A reputable essential oil company will also give the public as much
information on their oils as possible. They will give you information on what the oil is used for. The essential oil company will give a description on what it smells like (sweet, floral, citrusy, spicy, woody), and what it can do for you (skin care, help with sleep, energetic).

They will also tell you what country it came from and how the oil was extracted from the plant (cold pressed or distilled). They will tell you what part of the plant was used, whether it was the flower, leaf, stem, bark, etc. Sometimes they will also tell you which essential oils blend well with another. These are important details for some consumers.

What is the shelf life of essential oils?

Essential oils should be in dark amber or blue glass bottles. They are never in clear glass because light will deteriorate the aromatic and therapeutic properties of the oil. Never buy essential oils in plastic bottles. Essential oils dissolve plastic. This will contaminate the essential oil.

Essential oils do have a shelf life, so always buy less rather than more. Several things will impact this. Things like heat, light, oxidation and time. Essential oils are volatile, which means they will evaporate.

Essential oils have antibacterial and antiviral properties. This prolongs shelf life. They also do not contain water. So they won’t mold or mildew.
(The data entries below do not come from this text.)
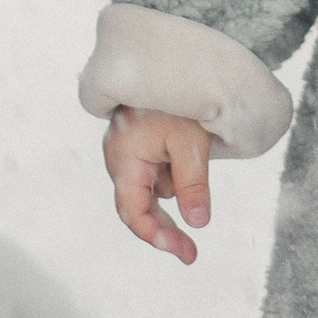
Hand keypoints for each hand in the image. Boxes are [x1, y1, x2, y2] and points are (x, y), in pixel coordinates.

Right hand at [104, 106, 215, 262]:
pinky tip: (185, 157)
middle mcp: (118, 160)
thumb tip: (199, 223)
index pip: (134, 212)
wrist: (168, 64)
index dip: (156, 236)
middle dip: (165, 230)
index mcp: (125, 159)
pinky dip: (170, 180)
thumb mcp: (191, 144)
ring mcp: (125, 154)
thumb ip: (193, 184)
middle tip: (192, 253)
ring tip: (193, 159)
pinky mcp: (135, 148)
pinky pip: (151, 175)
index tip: (184, 251)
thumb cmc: (177, 102)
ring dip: (172, 196)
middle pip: (138, 208)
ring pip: (148, 192)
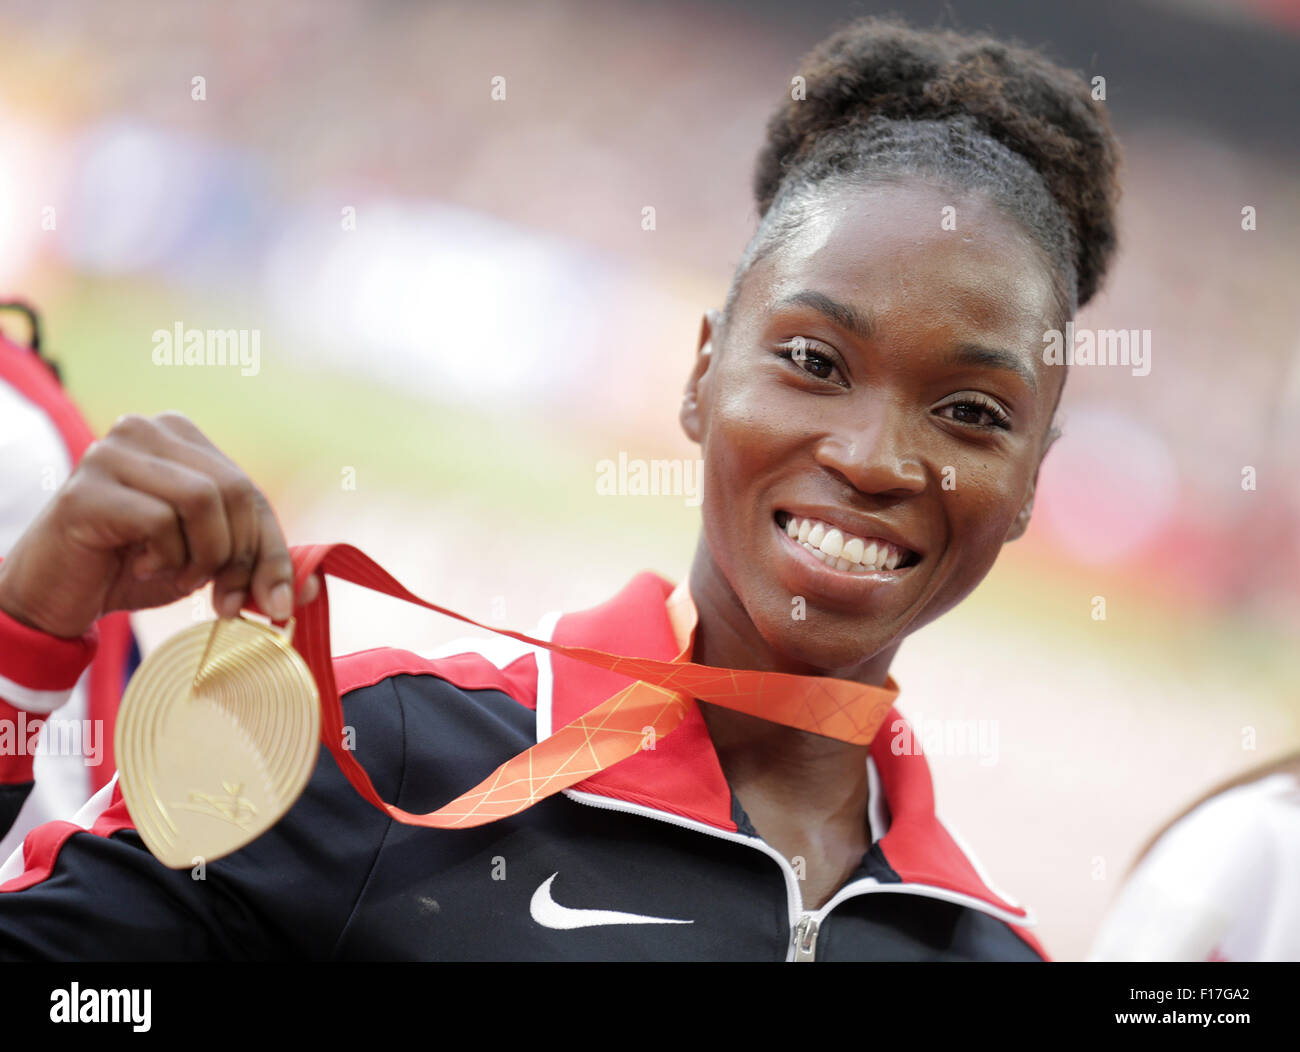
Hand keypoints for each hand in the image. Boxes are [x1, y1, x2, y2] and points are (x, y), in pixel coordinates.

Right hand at [0, 411, 318, 638]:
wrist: (55, 595)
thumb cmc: (131, 568)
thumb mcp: (206, 564)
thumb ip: (256, 566)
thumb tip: (312, 591)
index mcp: (180, 435)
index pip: (252, 491)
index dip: (272, 550)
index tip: (279, 603)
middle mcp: (146, 428)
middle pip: (236, 490)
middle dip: (241, 557)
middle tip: (225, 600)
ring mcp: (112, 451)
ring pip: (203, 500)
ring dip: (202, 556)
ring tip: (174, 573)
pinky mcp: (88, 488)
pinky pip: (160, 521)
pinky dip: (163, 557)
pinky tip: (137, 564)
Depending on the essential oil, shelf life can be one to two years or more depending on the chemical makeup of the oil and the aforementioned facts. If needed, you can extend the shelf life by storing in the refrigerator.

What is the sustainability?

There are things we can do to ensure that we’re not contributing to the endangerment of essential oil-bearing plants. Essential oils are highly concentrated. So if we use them properly, they can be environmentally sustainable. Of course, we know that one drop of oil comes from a large amount of plant material. So use that drop wisely.
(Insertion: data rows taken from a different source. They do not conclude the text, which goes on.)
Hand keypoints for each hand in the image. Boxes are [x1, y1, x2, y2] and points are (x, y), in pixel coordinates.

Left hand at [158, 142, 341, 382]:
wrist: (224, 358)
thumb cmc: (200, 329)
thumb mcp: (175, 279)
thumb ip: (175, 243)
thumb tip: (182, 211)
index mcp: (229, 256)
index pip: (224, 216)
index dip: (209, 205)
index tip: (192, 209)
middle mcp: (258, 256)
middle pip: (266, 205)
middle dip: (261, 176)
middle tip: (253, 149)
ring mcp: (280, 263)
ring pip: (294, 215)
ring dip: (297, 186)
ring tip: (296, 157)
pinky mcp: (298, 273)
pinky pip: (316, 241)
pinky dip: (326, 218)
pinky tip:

Remember, a little goes a long way. Avoid essential oils that come from dwindling resources, such as agarwood and rosewood. And whenever possible, purchase from reputable suppliers that mention their conservation and sustainability efforts, particularly from endangered species. And know that there is a greater risk of adulteration for essential oils that are from threatened and endangered plants.

Choosing an essential oil

So as you become more educated about essential oils, it will only enhance your enjoyment of the aromatic plants.  Find a company that you trust and watch for the things mentioned in this essential oils guide.

Essential oil purity is a vital part of safety. As you look when buying essential oils online or at the store, you will get a better feel for the businesses that supply essential oils and find one that you can trust to provide pure and high quality essential oils.